* _Aim of the exercise_
Answer with a single number: the count of lines below that hold "TRIANGLE".

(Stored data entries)
--- START ---

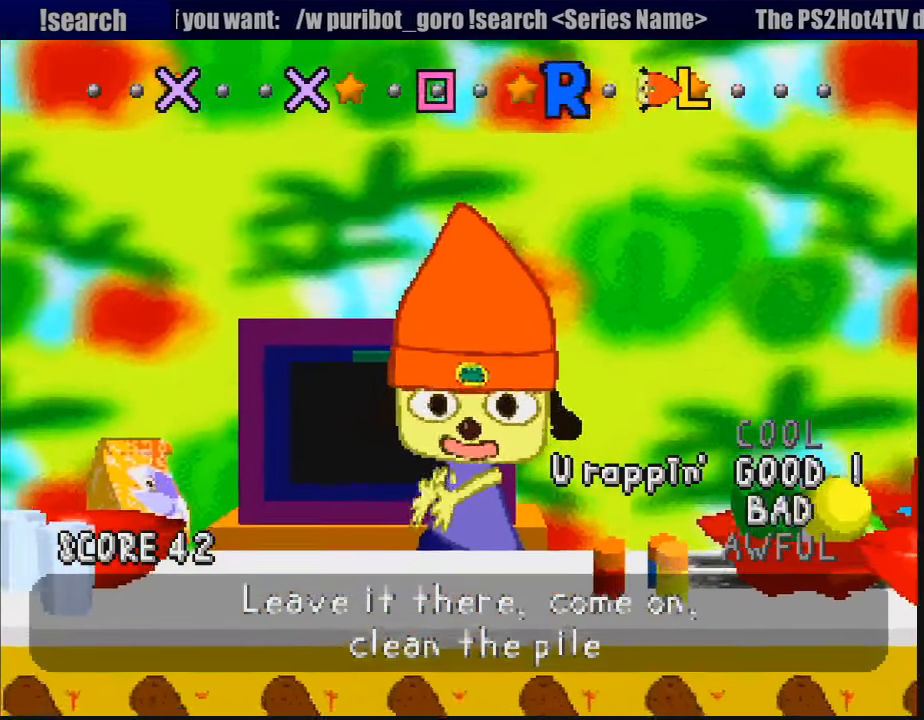
{"buttons": ["L1"], "events": [[216, "L1", "down"], [316, "L1", "up"], [416, "L1", "down"]]}
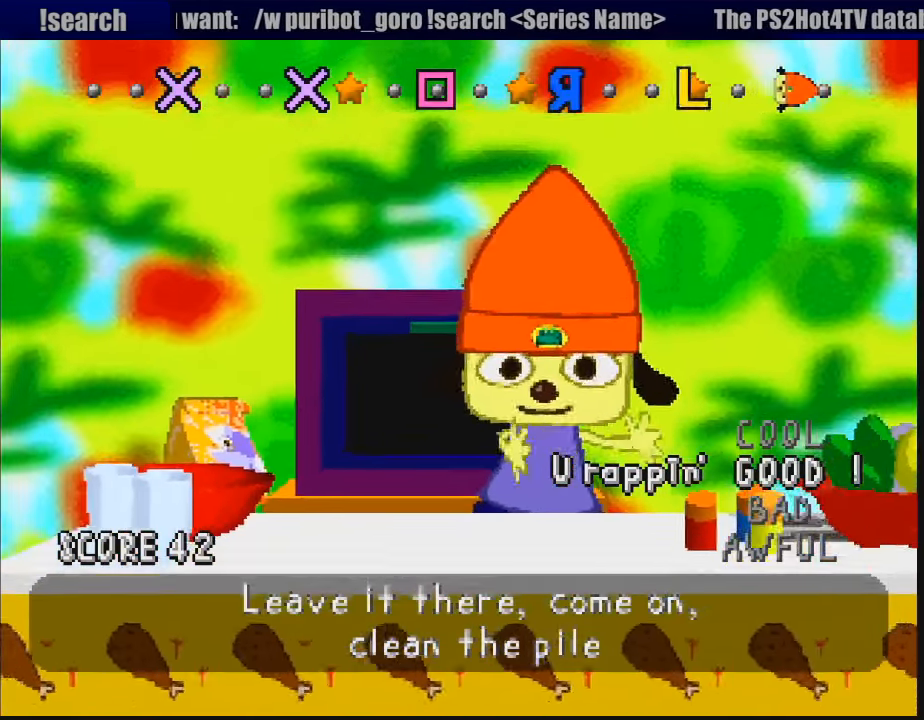
{"buttons": [], "events": [[16, "L1", "up"], [100, "CROSS", "down"], [250, "CROSS", "up"]]}
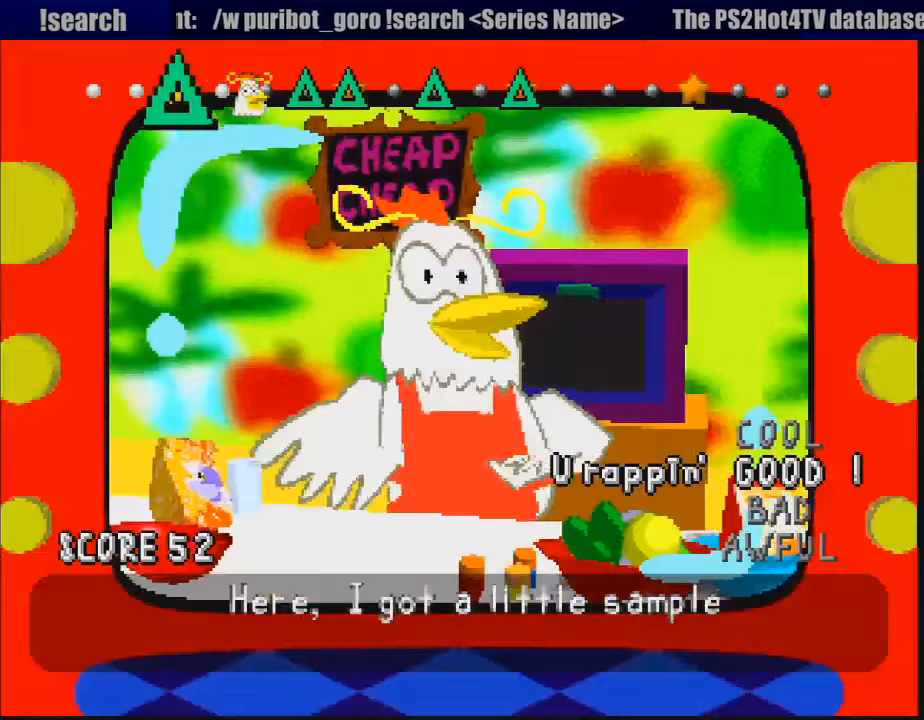
{"buttons": [], "events": []}
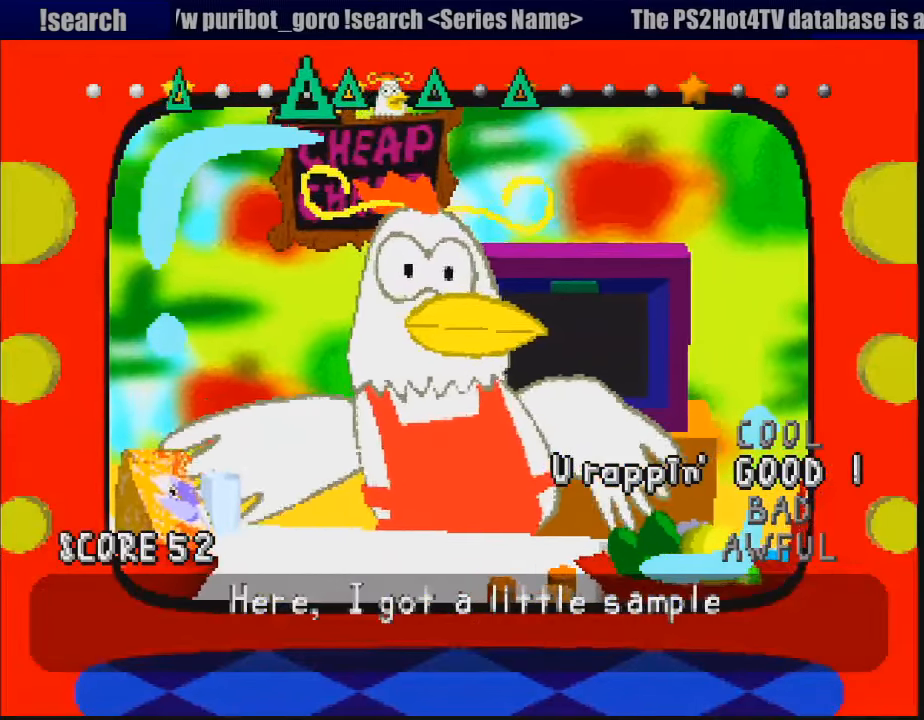
{"buttons": [], "events": []}
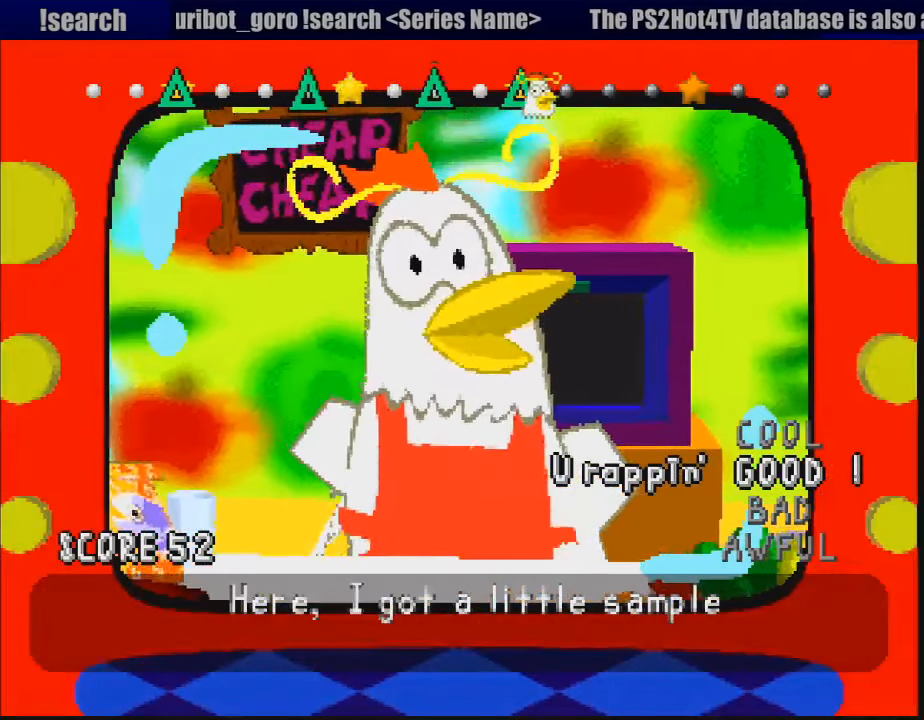
{"buttons": [], "events": []}
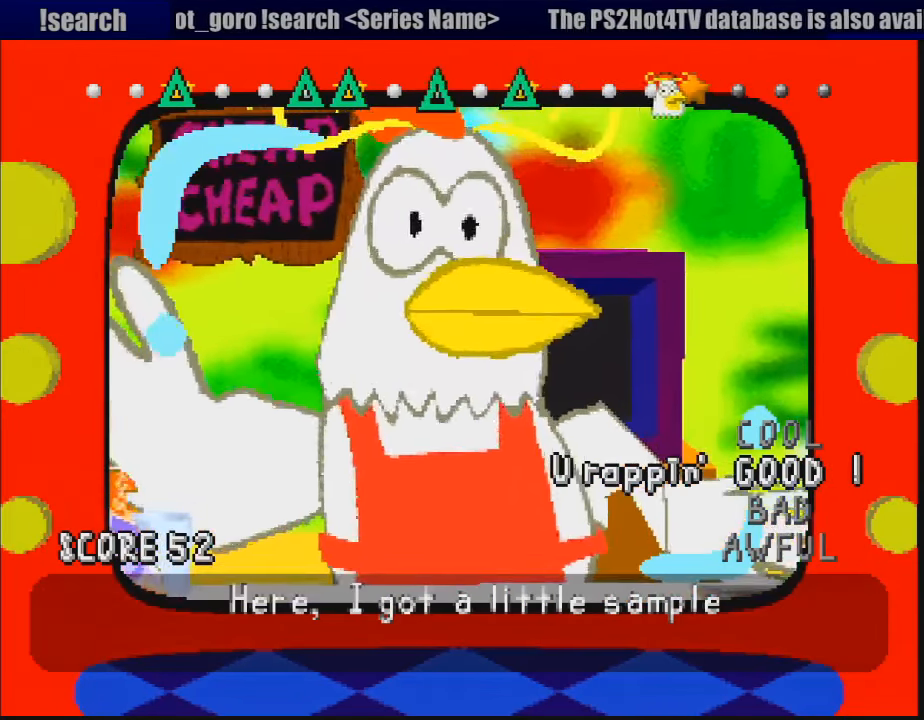
{"buttons": [], "events": []}
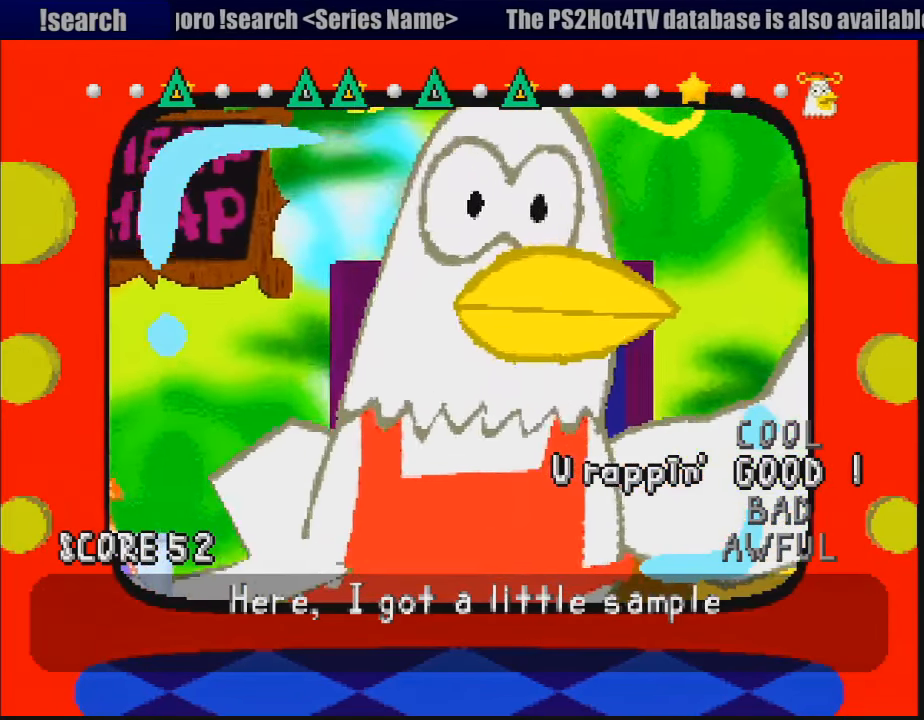
{"buttons": [], "events": [[217, "TRIANGLE", "down"], [317, "TRIANGLE", "up"]]}
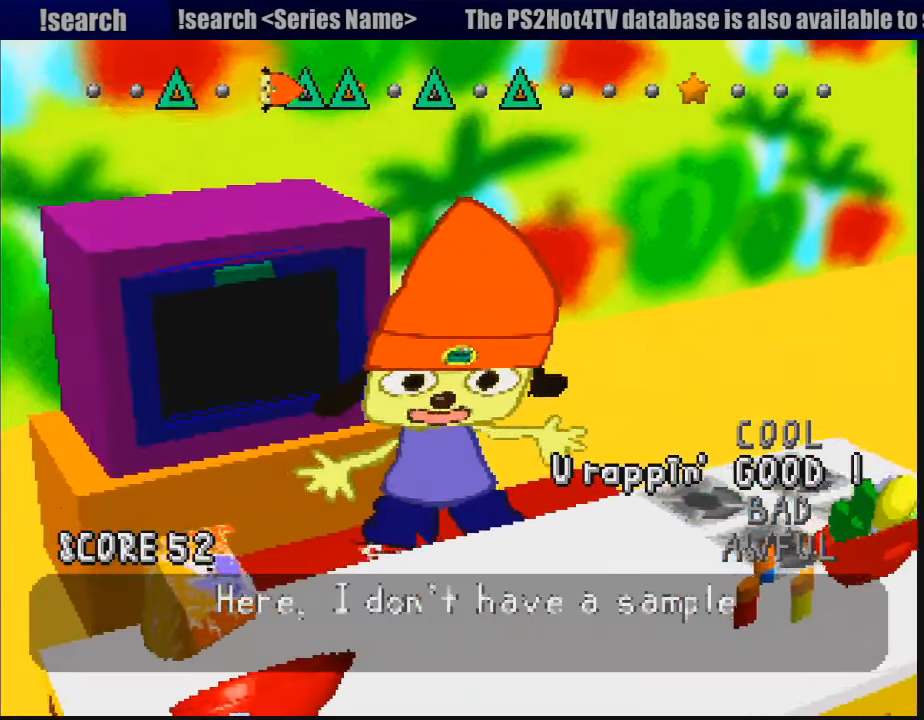
{"buttons": [], "events": [[167, "TRIANGLE", "down"], [267, "TRIANGLE", "up"], [333, "TRIANGLE", "down"], [417, "TRIANGLE", "up"]]}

--- END ---

* _Output of the exercise_
2